■ **Text**:
--- START ---
# Compass education canine behaviour courses



## Debbierobb109 (Mar 23, 2013)

Hi, just wondered if anyone is on any of the canine behaviour courses??
I'm hoping to enroll on a couple, the first one being foundations to canine behaviour management, then the higher diploma so I can eventually to the advanced diploma (might miss out middle dep how I get on with first)
Anyway has anyone done the or doing them that can give me any insight to them???

Thanks


----------



## nickmcmechan (Aug 1, 2009)

No, but would be interested to hear about it


----------



## sezeelson (Jul 5, 2011)

Yes,

Currently doing the dip in canine behaviour and psychology. 

So far content has been great, I have learned a lot through research in answering my questions. Some basic, short answer questions and some longer questions which require a lot more research and writing. Each of my modules has had a module project such as summary from a section of the book they sent at the start of my course. 

I have only used email to ask for help from my tutor but replies have been prompt, friendly and very helpful without giving the answers away!
--- END ---
Records drawn from a collection:
--- START ---
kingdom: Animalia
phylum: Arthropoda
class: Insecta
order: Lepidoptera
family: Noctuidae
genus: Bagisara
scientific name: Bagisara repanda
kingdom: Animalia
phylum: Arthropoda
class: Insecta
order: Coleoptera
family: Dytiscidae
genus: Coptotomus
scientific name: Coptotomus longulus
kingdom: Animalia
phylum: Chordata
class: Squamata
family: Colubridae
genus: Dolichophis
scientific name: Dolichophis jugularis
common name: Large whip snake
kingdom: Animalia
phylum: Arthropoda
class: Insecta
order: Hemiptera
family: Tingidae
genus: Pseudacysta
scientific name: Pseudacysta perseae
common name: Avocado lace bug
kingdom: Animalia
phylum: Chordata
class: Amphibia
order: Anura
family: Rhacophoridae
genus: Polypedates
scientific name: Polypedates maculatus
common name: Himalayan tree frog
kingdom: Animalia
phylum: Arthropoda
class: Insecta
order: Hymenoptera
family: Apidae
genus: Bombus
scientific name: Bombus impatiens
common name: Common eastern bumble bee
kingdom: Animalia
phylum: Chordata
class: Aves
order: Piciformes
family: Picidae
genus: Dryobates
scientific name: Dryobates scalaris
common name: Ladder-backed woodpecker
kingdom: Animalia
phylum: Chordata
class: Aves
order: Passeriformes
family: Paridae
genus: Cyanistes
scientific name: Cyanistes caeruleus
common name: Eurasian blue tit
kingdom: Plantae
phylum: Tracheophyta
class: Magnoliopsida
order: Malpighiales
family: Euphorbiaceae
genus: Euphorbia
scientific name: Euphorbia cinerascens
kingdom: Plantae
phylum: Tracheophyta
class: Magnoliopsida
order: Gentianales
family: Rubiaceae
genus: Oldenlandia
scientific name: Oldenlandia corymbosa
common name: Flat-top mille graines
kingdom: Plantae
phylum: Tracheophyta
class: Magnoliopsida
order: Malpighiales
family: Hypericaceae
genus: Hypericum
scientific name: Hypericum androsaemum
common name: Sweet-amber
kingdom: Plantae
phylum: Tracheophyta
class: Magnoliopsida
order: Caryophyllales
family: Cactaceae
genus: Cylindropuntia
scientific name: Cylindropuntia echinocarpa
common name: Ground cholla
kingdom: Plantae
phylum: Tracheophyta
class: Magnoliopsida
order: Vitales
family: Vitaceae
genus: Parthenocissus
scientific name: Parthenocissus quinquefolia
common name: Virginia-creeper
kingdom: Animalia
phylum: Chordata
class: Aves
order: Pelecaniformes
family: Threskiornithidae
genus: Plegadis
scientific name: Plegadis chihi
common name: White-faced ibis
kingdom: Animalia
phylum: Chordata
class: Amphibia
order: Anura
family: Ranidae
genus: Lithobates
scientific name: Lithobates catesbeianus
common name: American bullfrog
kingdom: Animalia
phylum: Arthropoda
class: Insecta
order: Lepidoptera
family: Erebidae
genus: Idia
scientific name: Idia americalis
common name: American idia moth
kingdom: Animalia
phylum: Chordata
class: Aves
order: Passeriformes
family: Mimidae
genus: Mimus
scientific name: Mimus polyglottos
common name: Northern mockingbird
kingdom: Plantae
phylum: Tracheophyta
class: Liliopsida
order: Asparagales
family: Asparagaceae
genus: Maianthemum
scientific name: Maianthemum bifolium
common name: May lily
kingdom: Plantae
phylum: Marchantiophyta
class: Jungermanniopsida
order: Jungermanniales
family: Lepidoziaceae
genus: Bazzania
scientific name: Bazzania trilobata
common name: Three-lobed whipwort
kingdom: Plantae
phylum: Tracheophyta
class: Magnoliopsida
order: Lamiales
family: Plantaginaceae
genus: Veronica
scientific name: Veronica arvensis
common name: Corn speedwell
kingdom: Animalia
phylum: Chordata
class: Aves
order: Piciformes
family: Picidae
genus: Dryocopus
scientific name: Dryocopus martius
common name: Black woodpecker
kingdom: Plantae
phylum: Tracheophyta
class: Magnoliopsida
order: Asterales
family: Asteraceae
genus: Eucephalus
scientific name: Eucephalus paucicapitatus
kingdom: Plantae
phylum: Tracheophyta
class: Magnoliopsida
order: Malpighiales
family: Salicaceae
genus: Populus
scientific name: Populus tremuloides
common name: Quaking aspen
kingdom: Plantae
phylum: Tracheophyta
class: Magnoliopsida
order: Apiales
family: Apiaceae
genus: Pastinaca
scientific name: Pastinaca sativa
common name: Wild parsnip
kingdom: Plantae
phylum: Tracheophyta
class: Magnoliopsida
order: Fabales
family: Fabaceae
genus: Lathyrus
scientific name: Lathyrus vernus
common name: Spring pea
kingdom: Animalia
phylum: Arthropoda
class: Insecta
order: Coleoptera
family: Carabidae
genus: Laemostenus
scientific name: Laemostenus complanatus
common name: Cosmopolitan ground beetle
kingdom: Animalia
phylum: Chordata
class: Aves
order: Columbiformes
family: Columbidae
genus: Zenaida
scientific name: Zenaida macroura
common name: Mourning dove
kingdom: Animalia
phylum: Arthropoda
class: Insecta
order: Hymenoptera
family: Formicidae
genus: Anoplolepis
--- END ---
■ **Directions**:
a. Reproduce the stretch of the thread on canine behaviour courses from "I'm hoping to" through "insight to them???".
b. In the thread on canine behaviour courses, which course does the opening poster plan to enroll on first?
You will not need this data.

■ **Results of the exercise**:
a.
I'm hoping to enroll on a couple, the first one being foundations to canine behaviour management, then the higher diploma so I can eventually to the advanced diploma (might miss out middle dep how I get on with first)
Anyway has anyone done the or doing them that can give me any insight to them???

b. Foundations to canine behaviour management.